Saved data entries
※
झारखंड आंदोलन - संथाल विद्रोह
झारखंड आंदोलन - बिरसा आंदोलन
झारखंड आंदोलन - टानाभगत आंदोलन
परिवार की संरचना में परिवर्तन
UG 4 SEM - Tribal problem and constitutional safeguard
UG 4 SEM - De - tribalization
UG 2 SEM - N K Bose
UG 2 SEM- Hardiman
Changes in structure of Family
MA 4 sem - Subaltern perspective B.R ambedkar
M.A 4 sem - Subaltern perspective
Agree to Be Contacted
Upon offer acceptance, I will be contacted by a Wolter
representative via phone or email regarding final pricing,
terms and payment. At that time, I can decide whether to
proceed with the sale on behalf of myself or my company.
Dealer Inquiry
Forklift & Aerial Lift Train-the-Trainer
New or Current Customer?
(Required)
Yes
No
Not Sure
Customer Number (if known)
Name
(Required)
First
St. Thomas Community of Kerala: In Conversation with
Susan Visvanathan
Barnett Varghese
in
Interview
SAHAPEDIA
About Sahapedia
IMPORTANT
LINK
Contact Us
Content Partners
※
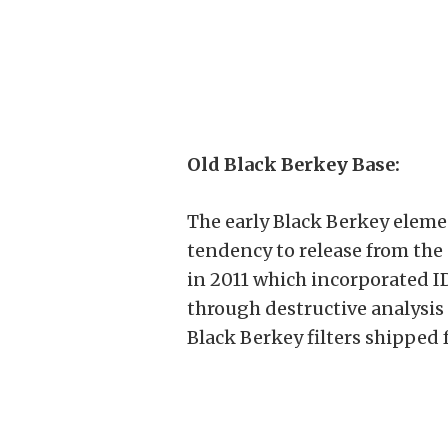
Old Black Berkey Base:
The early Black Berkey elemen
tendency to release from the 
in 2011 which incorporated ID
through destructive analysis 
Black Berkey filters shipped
※
**REQUIREMENT:** From the records above, print only the lines between the one holding "MA 4 sem - Subaltern perspective B.R ambedkar" and the one holding "representative via phone", inclusive, exactly as they stand.

**PROBLEM SOLUTION:**
MA 4 sem - Subaltern perspective B.R ambedkar
M.A 4 sem - Subaltern perspective
Agree to Be Contacted
Upon offer acceptance, I will be contacted by a Wolter
representative via phone or email regarding final pricing,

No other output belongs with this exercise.